Turnuvalar başlangıçta hiçbir şey ifade etmiyordu benim için. Sonra pool, çatal, bye atlamak gibi kavramlar girdi hayatımıza 🙂 Ozan’ın heyecanına ortak olabilmek için tüm bunları takip etmeye başladım. Maçları seyrederken kimin sayı aldığını bazen anlamasam da izlemek keyifli oluyor. Ozan’ın maçlarında heyecanlanıyorum, kazandığında mutlu oluyorum elbette ama turnuvalarda gözlem yapmayı da seviyorum. Sadece kazananların değil kaybedenlerin de aynı öneme sahip olduğunu düşünüyorum. Bu bir müsabaka ve herkes kazanmaya çalışıyor ama kaybeden olmasaydı kazanan da olmazdı. Sporcu olmayan ve felsefe seven bir ebeveyn olarak böyle sorgulamalar içinde buluyorum kendimi.

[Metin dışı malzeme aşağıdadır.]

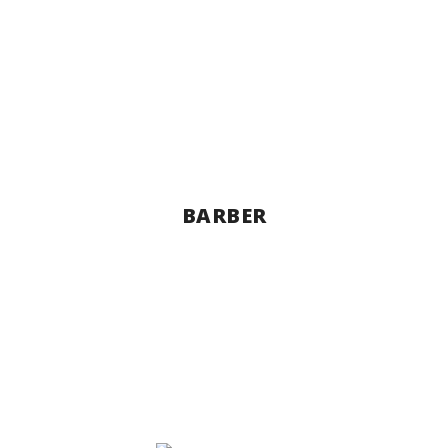
BARBER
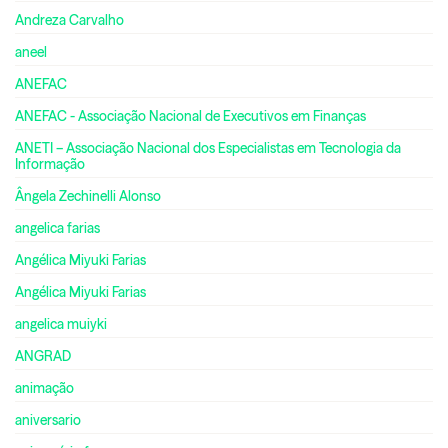
Andreza Carvalho
aneel
ANEFAC
ANEFAC - Associação Nacional de Executivos em Finanças
ANETI – Associação Nacional dos Especialistas em Tecnologia da
Informação
Ângela Zechinelli Alonso
angelica farias
Angélica Miyuki Farias
Angélica Miyuki Farias
angelica muiyki
ANGRAD
animação
aniversario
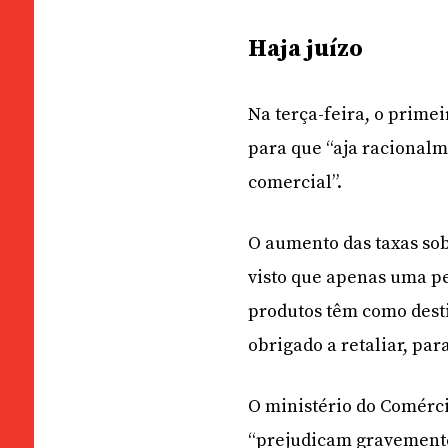
Haja juízo
Na terça-feira, o prime
para que “aja racional
comercial”.
O aumento das taxas sob
visto que apenas uma p
produtos têm como desti
obrigado a retaliar, par
O ministério do Comérci
“prejudicam gravemente”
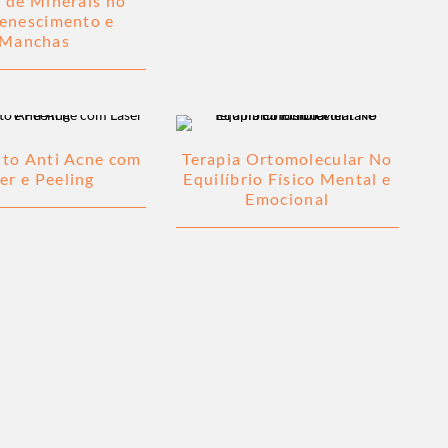
g de Minerais no
enescimento e
Manchas
to Anti Acne com
Terapia Ortomolecular No
er e Peeling
Equilíbrio Físico Mental e
Emocional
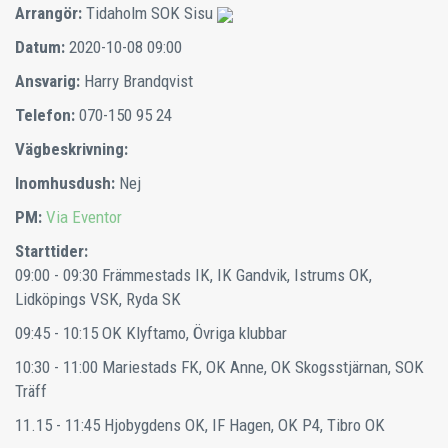
Arrangör:
Tidaholm SOK Sisu
Datum:
2020-10-08 09:00
Ansvarig:
Harry Brandqvist
Telefon:
070-150 95 24
Vägbeskrivning:
Inomhusdush:
Nej
PM:
Via Eventor
Starttider:
09:00 - 09:30
Främmestads IK, IK Gandvik, Istrums OK,
Lidköpings VSK, Ryda SK
09:45 - 10:15
OK Klyftamo, Övriga klubbar
10:30 - 11:00
Mariestads FK, OK Anne, OK Skogsstjärnan, SOK
Träff
11.15 - 11:45
Hjobygdens OK, IF Hagen, OK P4, Tibro OK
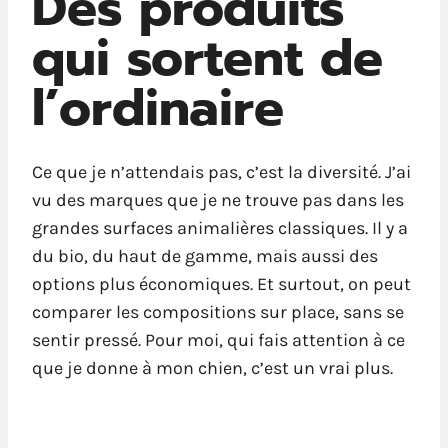
Des produits
qui sortent de
l’ordinaire
Ce que je n’attendais pas, c’est la diversité. J’ai
vu des marques que je ne trouve pas dans les
grandes surfaces animalières classiques. Il y a
du bio, du haut de gamme, mais aussi des
options plus économiques. Et surtout, on peut
comparer les compositions sur place, sans se
sentir pressé. Pour moi, qui fais attention à ce
que je donne à mon chien, c’est un vrai plus.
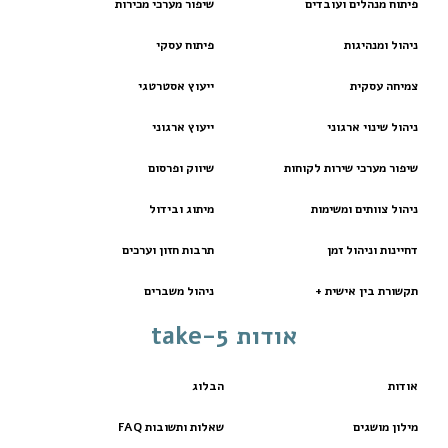
פיתוח מנהלים ועובדים
שיפור מערכי מכירות
ניהול ומנהיגות
פיתוח עסקי
צמיחה עסקית
ייעוץ אסטרטגי
ניהול שינוי ארגוני
ייעוץ ארגוני
שיפור מערכי שירות לקוחות
שיווק ופרסום
ניהול צוותים ומשימות
מיתוג ובידול
דחיינות וניהול זמן
תרבות חזון וערכים
תקשורת בין אישית +
ניהול משברים
אודות take-5
אודות
הבלוג
מילון מושגים
שאלות ותשובות FAQ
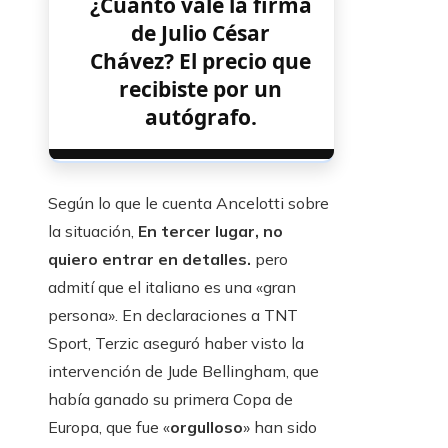
¿Cuánto vale la firma
de Julio César
Chávez? El precio que
recibiste por un
autógrafo.
Según lo que le cuenta Ancelotti sobre
la situación,
En tercer lugar, no
quiero entrar en detalles.
pero
admití que el italiano es una «gran
persona». En declaraciones a TNT
Sport, Terzic aseguró haber visto la
intervención de Jude Bellingham, que
había ganado su primera Copa de
Europa, que fue «
orgulloso
» han sido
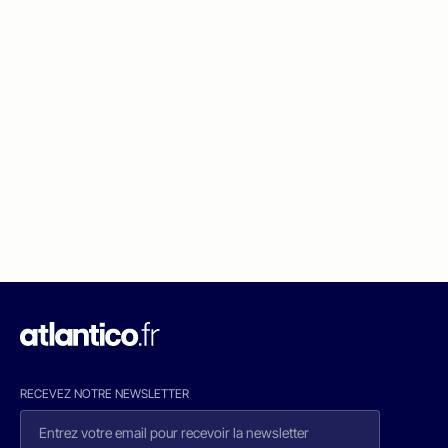
RECEVEZ NOTRE NEWSLETTER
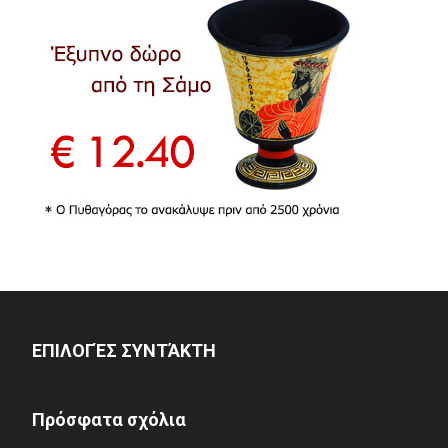
ΕΠΙΛΟΓΈΣ ΣΥΝΤΆΚΤΗ
Πρόσφατα σχόλια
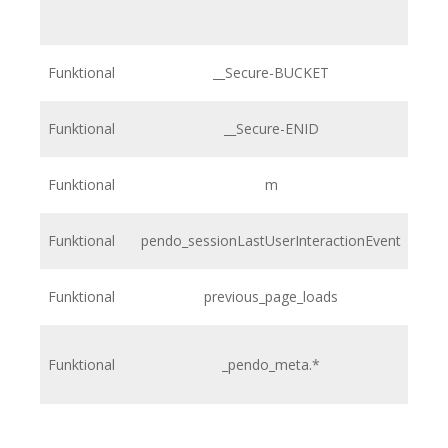
Funktional
__Secure-BUCKET
Funktional
__Secure-ENID
Funktional
m
Funktional
pendo_sessionLastUserInteractionEvent
h
Funktional
previous_page_loads
h
Funktional
_pendo_meta.*
h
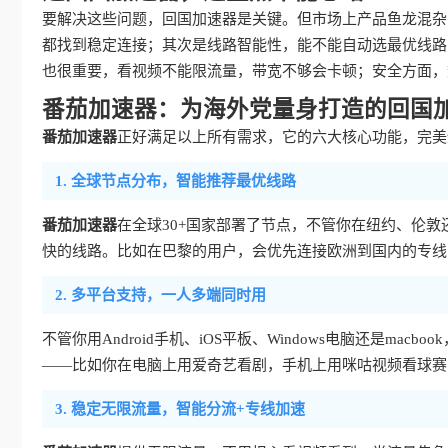
要解决这些问题，回国加速器是关键。但市场上产品鱼龙混杂
都找到稳定连接；其次是线路智能性，能不能自动选最优线路
也很重要，看视频不能限流量，带宽不够会卡顿；安全方面，
番茄加速器：为海外党量身打造的回国
番茄加速器
正好满足以上所有需求，它的六大核心功能，完美
1. 全球节点分布，智能推荐最优线路
番茄加速器
在全球30+国家部署了节点，不管你在纽约、伦敦
快的线路。比如在巴黎的用户，会优先连接欧洲到国内的专线
2. 多平台支持，一人多端同时用
不管你用Android手机、iOS平板、Windows电脑还是macbook
——比如你在电脑上用爱奇艺看剧，手机上用咪咕视频看球赛
3. 稳定无限流量，智能分流+专线加速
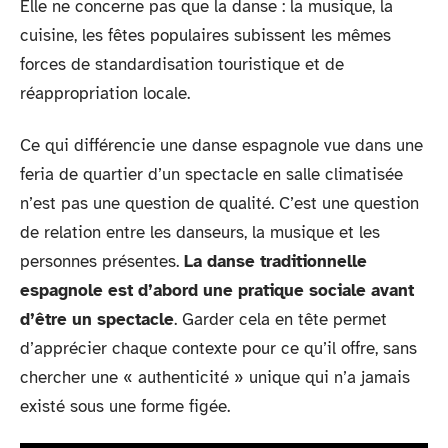
Elle ne concerne pas que la danse : la musique, la
cuisine, les fêtes populaires subissent les mêmes
forces de standardisation touristique et de
réappropriation locale.
Ce qui différencie une danse espagnole vue dans une
feria de quartier d’un spectacle en salle climatisée
n’est pas une question de qualité. C’est une question
de relation entre les danseurs, la musique et les
personnes présentes.
La danse traditionnelle
espagnole est d’abord une pratique sociale avant
d’être un spectacle
. Garder cela en tête permet
d’apprécier chaque contexte pour ce qu’il offre, sans
chercher une « authenticité » unique qui n’a jamais
existé sous une forme figée.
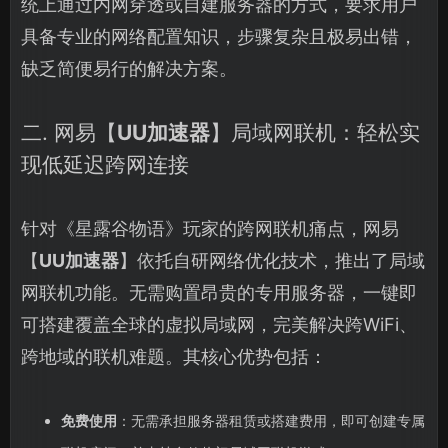
统上通过内网穿透或自建服务器的方式，要求用户
具备专业的网络配置知识，步骤复杂且极易出错，
缺乏简便易行的解决方案。
二. 网易【
UU加速器
】局域网联机：轻松实
现低延迟跨网连接
针对《星露谷物语》玩家的跨网联机痛点，网易
【
UU加速器
】依托自研网络优化技术，推出了局域
网联机功能。无需购置昂贵的专用服务器，一键即
可搭建覆盖全球的虚拟局域网，完美解决跨WiFi、
跨地域的联机难题。其核心优势包括：
免费使用
：无需承担服务器租赁或搭建费用，即可创建专属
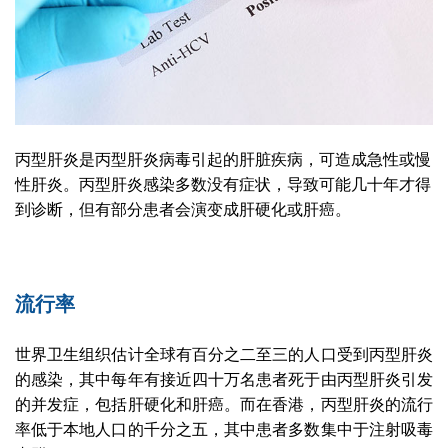
丙型肝炎是丙型肝炎病毒引起的肝脏疾病，可造成急性或慢
性肝炎。丙型肝炎感染多数没有症状，导致可能几十年才得
到诊断，但有部分患者会演变成肝硬化或肝癌。
流行率
世界卫生组织估计全球有百分之二至三的人口受到丙型肝炎
的感染，其中每年有接近四十万名患者死于由丙型肝炎引发
的并发症，包括肝硬化和肝癌。而在香港，丙型肝炎的流行
率低于本地人口的千分之五，其中患者多数集中于注射吸毒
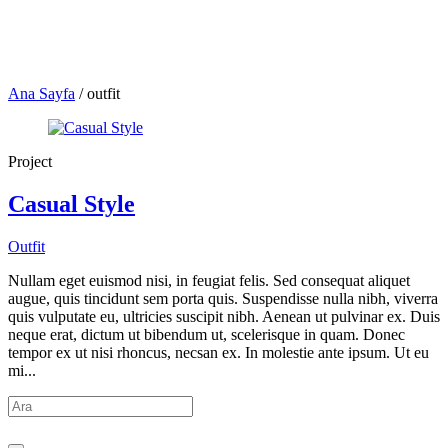
Ana Sayfa
/
outfit
Project
Casual Style
Outfit
Nullam eget euismod nisi, in feugiat felis. Sed consequat aliquet
augue, quis tincidunt sem porta quis. Suspendisse nulla nibh, viverra
quis vulputate eu, ultricies suscipit nibh. Aenean ut pulvinar ex. Duis
neque erat, dictum ut bibendum ut, scelerisque in quam. Donec
tempor ex ut nisi rhoncus, necsan ex. In molestie ante ipsum. Ut eu
mi...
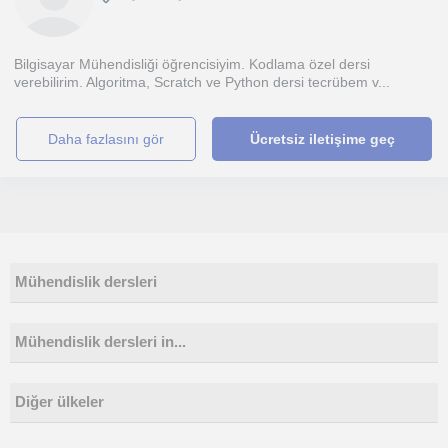
Bilgisayar Mühendisliği öğrencisiyim. Kodlama özel dersi
verebilirim. Algoritma, Scratch ve Python dersi tecrübem v...
daha fazlasını gör
Ücretsiz iletişime geç
Mühendislik dersleri
Mühendislik dersleri in...
Diğer ülkeler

Şunu da söylemeden geçmek istemem. Bir turnuva gününün sonunda diğer ebeveynlerle birlikte keyifli, muhabbet dolu sofralarda yemek yemek günün tüm yorgunluğunu alıyor. Çocukların yanında bizler de güzel dostluklar kuruyoruz bu spor sayesinde.
Marmara Eskrim Ailesi’ne mesajınızı alabilir miyiz?
Marmara Eskrim ailesinin bir parçası olduğumuz için mutluyuz. Çocuklarımızın, antrenörlerimizin, kulüp yöneticilerimizin, yönetim dışındaki veliler olarak bizlerin kulüpte ayrı ayrı önemi var. Birlikte nice güzel anılar biriktirmeyi diliyorum.
Yeni başlayan sporcularımızın anne ve babalarına mesajınız nedir?
Çocuğunuz bu sporu sevdiyse siz sadece antrenmanlara ve turnuvalara katılımı konusunda destek olun. Performans kaygısına, hemen sonuç görmeye odaklanmayın. Bu spor sabır ve uzun emek gerektiriyor.